[Start of section]

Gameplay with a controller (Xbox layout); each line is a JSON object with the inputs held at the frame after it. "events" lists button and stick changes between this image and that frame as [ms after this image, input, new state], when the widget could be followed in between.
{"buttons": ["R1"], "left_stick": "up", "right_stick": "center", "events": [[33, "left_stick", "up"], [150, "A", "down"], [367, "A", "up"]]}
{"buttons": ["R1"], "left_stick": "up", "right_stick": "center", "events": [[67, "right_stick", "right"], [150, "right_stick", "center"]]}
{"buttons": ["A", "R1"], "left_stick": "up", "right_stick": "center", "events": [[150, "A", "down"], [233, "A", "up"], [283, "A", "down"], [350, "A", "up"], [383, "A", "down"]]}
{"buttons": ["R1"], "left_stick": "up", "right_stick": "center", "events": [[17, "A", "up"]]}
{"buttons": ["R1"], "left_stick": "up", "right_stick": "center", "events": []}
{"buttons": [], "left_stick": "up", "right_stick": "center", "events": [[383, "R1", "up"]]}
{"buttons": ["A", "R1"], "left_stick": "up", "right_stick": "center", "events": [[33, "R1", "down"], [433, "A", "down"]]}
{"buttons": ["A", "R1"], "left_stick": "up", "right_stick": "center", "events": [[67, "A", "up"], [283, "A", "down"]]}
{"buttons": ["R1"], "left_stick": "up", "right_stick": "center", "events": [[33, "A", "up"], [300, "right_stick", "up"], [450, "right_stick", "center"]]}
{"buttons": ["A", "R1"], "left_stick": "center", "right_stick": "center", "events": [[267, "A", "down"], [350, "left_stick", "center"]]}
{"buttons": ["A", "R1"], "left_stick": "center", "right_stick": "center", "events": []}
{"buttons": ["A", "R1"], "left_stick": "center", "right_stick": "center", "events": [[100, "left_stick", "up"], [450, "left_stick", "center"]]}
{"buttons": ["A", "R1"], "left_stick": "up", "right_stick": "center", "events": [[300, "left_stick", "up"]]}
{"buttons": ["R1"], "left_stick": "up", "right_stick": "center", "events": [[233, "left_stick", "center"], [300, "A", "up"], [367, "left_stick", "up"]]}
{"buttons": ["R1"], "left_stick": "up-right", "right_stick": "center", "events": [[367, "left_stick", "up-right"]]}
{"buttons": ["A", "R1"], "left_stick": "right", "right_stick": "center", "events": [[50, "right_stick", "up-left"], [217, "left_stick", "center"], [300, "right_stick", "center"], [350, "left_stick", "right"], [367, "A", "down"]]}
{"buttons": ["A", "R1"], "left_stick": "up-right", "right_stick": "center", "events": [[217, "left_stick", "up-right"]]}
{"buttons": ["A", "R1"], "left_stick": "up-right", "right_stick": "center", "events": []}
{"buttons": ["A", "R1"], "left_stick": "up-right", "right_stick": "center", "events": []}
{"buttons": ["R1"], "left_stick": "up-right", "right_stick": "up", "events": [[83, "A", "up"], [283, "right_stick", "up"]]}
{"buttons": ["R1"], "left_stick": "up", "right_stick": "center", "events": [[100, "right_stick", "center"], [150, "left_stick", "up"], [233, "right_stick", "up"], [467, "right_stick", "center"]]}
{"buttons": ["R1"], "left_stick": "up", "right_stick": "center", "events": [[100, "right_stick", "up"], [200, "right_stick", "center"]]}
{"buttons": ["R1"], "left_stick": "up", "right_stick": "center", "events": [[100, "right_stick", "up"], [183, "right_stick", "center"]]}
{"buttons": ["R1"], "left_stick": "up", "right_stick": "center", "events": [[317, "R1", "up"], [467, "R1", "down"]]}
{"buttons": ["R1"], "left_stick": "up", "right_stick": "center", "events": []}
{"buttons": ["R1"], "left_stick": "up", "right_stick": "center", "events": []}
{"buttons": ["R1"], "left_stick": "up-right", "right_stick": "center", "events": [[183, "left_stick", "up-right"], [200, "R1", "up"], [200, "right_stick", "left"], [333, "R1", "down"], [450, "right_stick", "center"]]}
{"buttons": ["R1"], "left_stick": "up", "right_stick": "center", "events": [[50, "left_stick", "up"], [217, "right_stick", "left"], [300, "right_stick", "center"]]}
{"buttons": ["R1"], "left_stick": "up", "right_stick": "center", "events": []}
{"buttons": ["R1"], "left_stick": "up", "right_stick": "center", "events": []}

[End of section]

Nothing in the entries should be skipped. Output them all exactly.

Gameplay with a controller (Xbox layout); each line is a JSON object with the inputs held at the frame after it. "events" lists button and stick changes between this image and that frame as [ms after this image, input, new state], when the widget could be followed in between.
{"buttons": ["R1"], "left_stick": "up", "right_stick": "center", "events": [[33, "left_stick", "up"], [150, "A", "down"], [367, "A", "up"]]}
{"buttons": ["R1"], "left_stick": "up", "right_stick": "center", "events": [[67, "right_stick", "right"], [150, "right_stick", "center"]]}
{"buttons": ["A", "R1"], "left_stick": "up", "right_stick": "center", "events": [[150, "A", "down"], [233, "A", "up"], [283, "A", "down"], [350, "A", "up"], [383, "A", "down"]]}
{"buttons": ["R1"], "left_stick": "up", "right_stick": "center", "events": [[17, "A", "up"]]}
{"buttons": ["R1"], "left_stick": "up", "right_stick": "center", "events": []}
{"buttons": [], "left_stick": "up", "right_stick": "center", "events": [[383, "R1", "up"]]}
{"buttons": ["A", "R1"], "left_stick": "up", "right_stick": "center", "events": [[33, "R1", "down"], [433, "A", "down"]]}
{"buttons": ["A", "R1"], "left_stick": "up", "right_stick": "center", "events": [[67, "A", "up"], [283, "A", "down"]]}
{"buttons": ["R1"], "left_stick": "up", "right_stick": "center", "events": [[33, "A", "up"], [300, "right_stick", "up"], [450, "right_stick", "center"]]}
{"buttons": ["A", "R1"], "left_stick": "center", "right_stick": "center", "events": [[267, "A", "down"], [350, "left_stick", "center"]]}
{"buttons": ["A", "R1"], "left_stick": "center", "right_stick": "center", "events": []}
{"buttons": ["A", "R1"], "left_stick": "center", "right_stick": "center", "events": [[100, "left_stick", "up"], [450, "left_stick", "center"]]}
{"buttons": ["A", "R1"], "left_stick": "up", "right_stick": "center", "events": [[300, "left_stick", "up"]]}
{"buttons": ["R1"], "left_stick": "up", "right_stick": "center", "events": [[233, "left_stick", "center"], [300, "A", "up"], [367, "left_stick", "up"]]}
{"buttons": ["R1"], "left_stick": "up-right", "right_stick": "center", "events": [[367, "left_stick", "up-right"]]}
{"buttons": ["A", "R1"], "left_stick": "right", "right_stick": "center", "events": [[50, "right_stick", "up-left"], [217, "left_stick", "center"], [300, "right_stick", "center"], [350, "left_stick", "right"], [367, "A", "down"]]}
{"buttons": ["A", "R1"], "left_stick": "up-right", "right_stick": "center", "events": [[217, "left_stick", "up-right"]]}
{"buttons": ["A", "R1"], "left_stick": "up-right", "right_stick": "center", "events": []}
{"buttons": ["A", "R1"], "left_stick": "up-right", "right_stick": "center", "events": []}
{"buttons": ["R1"], "left_stick": "up-right", "right_stick": "up", "events": [[83, "A", "up"], [283, "right_stick", "up"]]}
{"buttons": ["R1"], "left_stick": "up", "right_stick": "center", "events": [[100, "right_stick", "center"], [150, "left_stick", "up"], [233, "right_stick", "up"], [467, "right_stick", "center"]]}
{"buttons": ["R1"], "left_stick": "up", "right_stick": "center", "events": [[100, "right_stick", "up"], [200, "right_stick", "center"]]}
{"buttons": ["R1"], "left_stick": "up", "right_stick": "center", "events": [[100, "right_stick", "up"], [183, "right_stick", "center"]]}
{"buttons": ["R1"], "left_stick": "up", "right_stick": "center", "events": [[317, "R1", "up"], [467, "R1", "down"]]}
{"buttons": ["R1"], "left_stick": "up", "right_stick": "center", "events": []}
{"buttons": ["R1"], "left_stick": "up", "right_stick": "center", "events": []}
{"buttons": ["R1"], "left_stick": "up-right", "right_stick": "center", "events": [[183, "left_stick", "up-right"], [200, "R1", "up"], [200, "right_stick", "left"], [333, "R1", "down"], [450, "right_stick", "center"]]}
{"buttons": ["R1"], "left_stick": "up", "right_stick": "center", "events": [[50, "left_stick", "up"], [217, "right_stick", "left"], [300, "right_stick", "center"]]}
{"buttons": ["R1"], "left_stick": "up", "right_stick": "center", "events": []}
{"buttons": ["R1"], "left_stick": "up", "right_stick": "center", "events": []}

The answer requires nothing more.